Quoted passage:
'''
Another issue I have is with empathy.  Matt Cassidy, the central character in The Man Who Built the World (that's him looking miserable on the cover), is an alcoholic borderline wife-beater who hates pretty much everything.  He’s intentionally detestable, in fact I went out of my way to give him no redeeming features.  The point of the book is such that through his story you discover why he is how he is, and whether he can find redemption. You're not supposed to like him.

I recently had someone pull out of reviewing the book because they couldn’t identify with him.  While I fully respect the reviewer’s opinion this pleased me in a certain way because I don’t want my readers to identify with him.  I want them to pity or hate or be repulsed by him.

I don’t write books with swimwear models or high school nice guys for characters.  If you find one, you can be sure he or she won’t last long.  Charles de Molay, star of my favorite of my unpublished novels, Hooks, is a cripple.  Dan Barker in Head of Words (forthcoming) is mentally insane.  Even the Tube Riders have their issues.  Marta - the only one close to being good-looking, hardly ever gets to wash and her dreadlocks are a case of more grime than intention.  Switch has, for want of a better expression, a fucked up eye, and Paul is balding and overweight.  It’s not just about their looks, either, but their actions.  In a lot of books nothing seriously bad ever happens to the main characters, or they never do anything bad, take your pick.  In Tube Riders, Marta sleeps with guys to pay her rent (or at least she did before the book starts).  Paul does even worse.  Switch kills without thinking whether his victim deserved it or not.

A reviewer recently said my book contained “real people”.  This was perhaps the biggest compliment someone could ever give me.  It doesn't matter if they liked it or not, they got it.  In real life people don’t always do the right thing, and they certainly aren’t always good-looking.  For every Che Guevara (cool enough to spawn a billion t-shirts) or Aung Sung Suu Kyi (gorgeous - at least in her youth, damn) there are hundreds or thousands of 'heroes' that are nothing much to look at.  It is totally possible for someone who isn’t cool or an oil painting to have an adventure, to be a hero.

So what do I think makes a good character?

I used to suffer from something I call the Steve Syndrome.  I would have a couple of main characters who were more distinctive then everyone else would be a Steve (apologies to anyone called Steve!).  This would be a character who had no real features or definition and often a generic name (the first character I identified as having this problem, in my third novel, Resort, was called Steve - hence the name).  In Tube Riders, both Paul and Simon were originally Steves.  Marta and Switch were always pretty well-defined, but I had to make a real effort to make Simon and Paul distinct.  Paul I made fat and more unattractive, while with Simon I went the other way, making him more feminine, almost androgynous.
'''
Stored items
'''
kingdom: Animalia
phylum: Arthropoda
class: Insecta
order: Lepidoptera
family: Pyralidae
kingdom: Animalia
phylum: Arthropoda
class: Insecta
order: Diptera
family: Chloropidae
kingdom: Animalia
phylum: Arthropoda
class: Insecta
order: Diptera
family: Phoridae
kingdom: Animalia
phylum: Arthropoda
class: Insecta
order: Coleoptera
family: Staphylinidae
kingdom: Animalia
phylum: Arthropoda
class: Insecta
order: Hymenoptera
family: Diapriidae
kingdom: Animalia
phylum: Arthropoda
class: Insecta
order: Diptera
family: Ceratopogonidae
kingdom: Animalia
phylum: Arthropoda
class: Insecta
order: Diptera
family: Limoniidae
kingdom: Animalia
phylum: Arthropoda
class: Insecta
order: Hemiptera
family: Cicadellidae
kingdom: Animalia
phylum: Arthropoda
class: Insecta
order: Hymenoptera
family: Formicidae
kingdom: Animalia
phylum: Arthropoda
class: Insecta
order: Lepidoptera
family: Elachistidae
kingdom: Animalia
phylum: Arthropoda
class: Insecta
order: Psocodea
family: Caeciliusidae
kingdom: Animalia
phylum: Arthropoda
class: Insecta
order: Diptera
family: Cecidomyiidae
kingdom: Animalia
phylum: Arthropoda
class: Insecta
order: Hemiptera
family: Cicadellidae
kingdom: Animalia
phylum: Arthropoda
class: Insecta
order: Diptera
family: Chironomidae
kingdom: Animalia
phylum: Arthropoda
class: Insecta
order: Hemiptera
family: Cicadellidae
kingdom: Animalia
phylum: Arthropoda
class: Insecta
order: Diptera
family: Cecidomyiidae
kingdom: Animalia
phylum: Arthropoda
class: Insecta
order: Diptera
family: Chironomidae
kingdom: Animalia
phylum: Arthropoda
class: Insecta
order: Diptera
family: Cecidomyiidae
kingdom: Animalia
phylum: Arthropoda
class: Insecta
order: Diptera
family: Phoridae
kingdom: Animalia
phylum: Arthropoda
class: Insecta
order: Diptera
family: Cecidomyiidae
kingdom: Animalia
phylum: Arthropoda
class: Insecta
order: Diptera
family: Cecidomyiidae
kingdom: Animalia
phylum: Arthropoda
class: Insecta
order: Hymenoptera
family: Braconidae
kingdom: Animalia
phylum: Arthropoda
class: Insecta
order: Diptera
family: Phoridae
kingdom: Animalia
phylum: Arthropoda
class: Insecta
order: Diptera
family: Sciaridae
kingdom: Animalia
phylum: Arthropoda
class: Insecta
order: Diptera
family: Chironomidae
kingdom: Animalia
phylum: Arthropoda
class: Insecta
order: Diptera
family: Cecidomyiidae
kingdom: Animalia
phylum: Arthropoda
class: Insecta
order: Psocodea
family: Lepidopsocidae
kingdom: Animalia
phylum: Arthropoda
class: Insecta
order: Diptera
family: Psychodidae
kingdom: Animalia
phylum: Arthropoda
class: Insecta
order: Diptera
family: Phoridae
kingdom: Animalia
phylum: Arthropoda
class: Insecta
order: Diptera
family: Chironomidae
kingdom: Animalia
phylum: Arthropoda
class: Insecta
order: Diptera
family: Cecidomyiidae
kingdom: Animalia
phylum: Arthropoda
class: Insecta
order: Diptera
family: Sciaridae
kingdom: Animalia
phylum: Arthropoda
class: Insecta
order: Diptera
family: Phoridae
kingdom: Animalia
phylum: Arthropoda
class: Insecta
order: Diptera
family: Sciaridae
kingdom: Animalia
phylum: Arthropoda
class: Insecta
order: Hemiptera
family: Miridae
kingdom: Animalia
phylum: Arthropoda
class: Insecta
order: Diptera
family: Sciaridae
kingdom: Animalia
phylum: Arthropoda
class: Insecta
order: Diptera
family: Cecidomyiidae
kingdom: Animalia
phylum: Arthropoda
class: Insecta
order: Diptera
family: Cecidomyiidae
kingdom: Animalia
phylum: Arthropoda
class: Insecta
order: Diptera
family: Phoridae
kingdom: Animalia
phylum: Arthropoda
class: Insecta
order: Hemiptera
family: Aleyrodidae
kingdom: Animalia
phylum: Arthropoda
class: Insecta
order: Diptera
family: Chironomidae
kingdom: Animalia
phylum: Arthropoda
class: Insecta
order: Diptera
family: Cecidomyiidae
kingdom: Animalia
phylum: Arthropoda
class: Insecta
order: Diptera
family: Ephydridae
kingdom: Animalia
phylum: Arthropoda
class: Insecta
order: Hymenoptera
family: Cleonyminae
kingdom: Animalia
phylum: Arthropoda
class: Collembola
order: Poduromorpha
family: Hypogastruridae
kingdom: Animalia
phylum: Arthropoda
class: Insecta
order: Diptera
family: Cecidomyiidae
'''
Pick up the passage on building fictional characters after its last sentence and carry it forward.

Task response:
Therefore, the first thing that I believe is important is memorability (is that even a word?!).  A character has to be memorable.  And not just by having a cute smile - that’s not memorable, it’s generic - they have to have some feature or mannerism (or both) which makes them stand out.  It doesn’t have to be good, and it doesn’t have to be bad.

Also extremely important is voice.  People talk differently.  Some people swear, some people don’t.  Some people say certain words more often than others.  Some people talk in long sentences, others talk in short, clipped phrases.  You should (within reason) be able to write a three- or four- way dialogue without using any identifying dialogue tags yet still have the reader know who is speaking each time.  If you can do that, you’ve got it.

Also very important to me (as you’ll notice from my character descriptions above) is flaws.  I hate good-looking, perfect characters.  Boooorrrriing.  Have you ever met anyone who was perfect?  (Actually, I have met a couple of people who were, and god they were dull).  Perfect characters are only allowed in comedy, because their very perfection can make them hilarious (see my novella series, Beat Down!, for an example).

So what do people think?  Obviously few people agree with me.  I’ve sold 27 books this month so far.  How many has Stephanie Meyer sold?  A billion?  Even the book I was complaining about above has probably sold about 200.  So, I’m likely wrong (except in my own head of course!), but I’d love to hear your ideas on what you think makes a good character.

CW
27 Nov 2012

Monday, 19 November 2012

Frustrations

Be warned, this short blog contains some serious bitchin'.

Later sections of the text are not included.